This may sound like a joke to anyone who's seen Mommie Dearest (and believes what they've seen), but legendary hanger-hater Joan Crawford won her Oscar for playing a woman who surely has to be among the saintliest of silver screen single mothers.
In Mildred Pierce (1945), Crawford plays the titular heroine, a California divorcee struggling to make ends meet and raise a couple of daughters. One of those girls, Veda (Ann Blyth), has an excruciating fixation on affluence, which causes her to talk like a child's approximation of a cultured being and lament her lack of the finest things in life. The sort of things Mildred is hard-pressed to afford.
But a mother's love conquers all, or at least, in this case, nearly wears itself out trying to. Mildred's devotion to her daughters takes her from waiting tables in a restaurant to running her own successful hash house and juggling a romance with a wealthy, lackadaisical socialite (Zachary Scott as Monte Beragon).
So, yes, Mildred is a family drama, a movie about children and parents, heartache and tears. But not so fast: This picture has a place in Film Streams' current noir series for a reason. It's as cruel and relentless as the toughest of the hard-boiled movies. And Blyth's Veda in particular, an almost grotesquely sinister figure, is as deviously nasty as any Peter Lorre villain. Not to mention the fact that the novel it all came from was written by crime fiction titan James M. Cain (who also wrote The Postman Always Rings Twice, the film of which opens on Monday as part of this series).

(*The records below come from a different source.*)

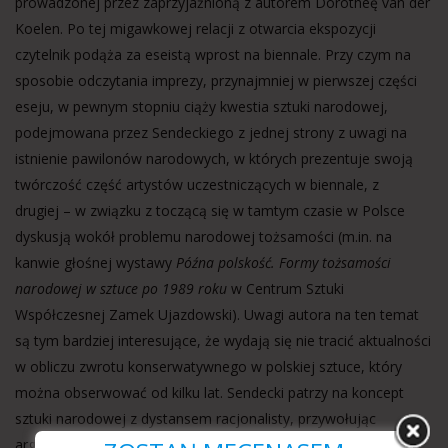
prowadzonej przez zaprzyjaźnioną z autorem Dorotheę van der
Koelen. Po tej migawkowej relacji z otwarcia ekspozycji
czytelnik podąża za eseistą wprost na biennale. Przy czym na
sposobie odczytania imprezy, przynajmniej w pierwszej części
eseju, w pewnym stopniu ciąży kwestia sztuki narodowej,
podejmowana przez Sendeckiego z jednej strony z uwagi na
istnienie pawilonów narodowych, w których prezentuje swoją
twórczość część artystów uczestniczących w biennale, z
drugiej – w związku z toczącą się w tamtym czasie w Polsce
dyskusją wokół problemu narodowej tożsamości (m.in. na
kanwie głośnej wystawy
Późna polskość. Formy tożsamości
narodowej w sztuce po 1989 roku
w Centrum Sztuki
Współczesnej Zamek Ujazdowski). Uwagi autora na ten temat
są tym bardziej interesujące, że wydają się nie tracić aktualności
w obliczu zwrotu konserwatywnego w polskiej sztuce, który
można obserwować od kilku lat. Sendecki patrzy na koncept
sztuki narodowej z dystansem racjonalisty, przywołując
argument historyczny – tragiczne konsekwencje XX-wiecznych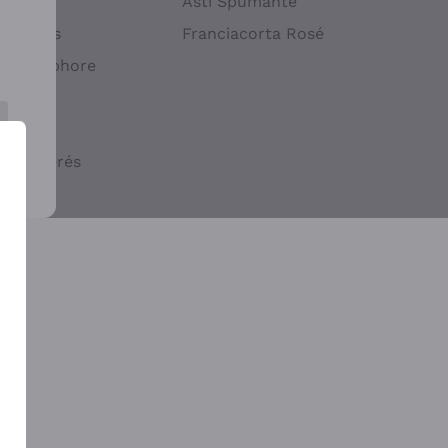
atif
Asti Spumante
ndigènes
Franciacorta Rosé
s en Amphore
iques
ogiques
cs macérés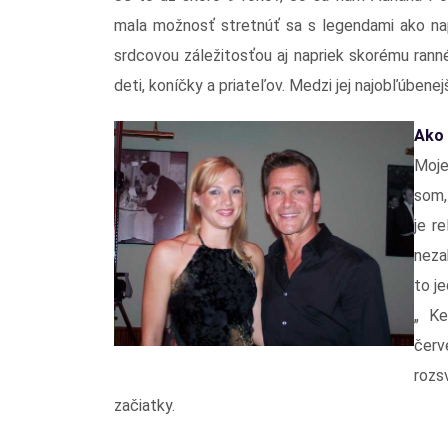
mala možnosť stretnúť sa s legendami ako napr
srdcovou záležitosťou aj napriek skorému ran
deti, koníčky a priateľov. Medzi jej najobľúbenej
Ako 
Moje
som,
je re
nezak
to j
„ Ke
červ
rozs
začiatky.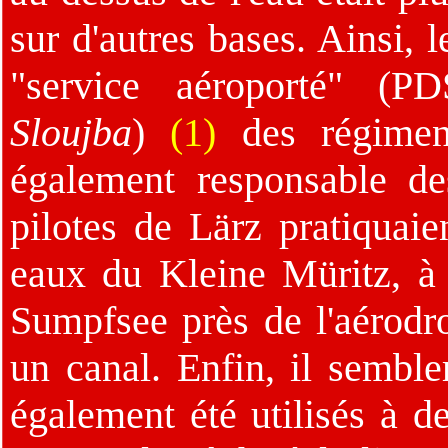
sur d'autres bases. Ainsi, 
"service aéroporté" (
Sloujba
)
(1)
des régiment
également responsable de
pilotes de Lärz pratiquaie
eaux du Kleine Müritz, à 
Sumpfsee près de l'aérodr
un canal. Enfin, il semble
également été utilisés à de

There's some business with a murder, and the film is bookended by scenes in which Mildred is getting the third-degree from the cops (the picture plays out in flashback, between these scenes). This is all a bit leaden and not terribly interesting. What's most important here is the heightened realism of the performances, and the intermittently achieved, Hollywood vision of working class life; the vicious interplay between mother and daughter, and the heart-stopping, blood-curdling smack landed across Veda's face, after Mildred's kettle has finally boiled over.
Directed by Hollywood workhorse Michael Curtiz, Mildred is interesting for a lot of reasons, one of them being the way seemingly everyday drama is infused with a persistent, typically noir-ish paranoia. Much credit for that is owed to two other largely unsung Hollywood artisans: cinematographer Ernest Haller and composer Max Stiener.
Curtiz's dark ode to motherhood may not hold the cultish historical clout of a movie he made a few years earlier called Casablanca. But for my money, Mildred Pierce is an altogether richer, more exciting picture. This is the iconic Joan Crawford movie, and a prime example of the (nearly) lost art of the Hollywood melodrama.
P.S. - After catching the original on the silver screen, do yourself a favor and check out last year's HBO miniseries, which was directed by Todd Haynes (I'm Not There, Velvet Goldmine) and stars Kate Winslet as Mildred, Evan Rachel Wood as Veda and Guy Pearce as Monte. A perfect supplement to Curtiz's picture (as opposed to a replacement for it), Haynes' expansive adaptation delves even deeper into Cain's novel, returning it to its original depression-era setting and further unraveling the complex socioeconomics woven beneath the whole of the story.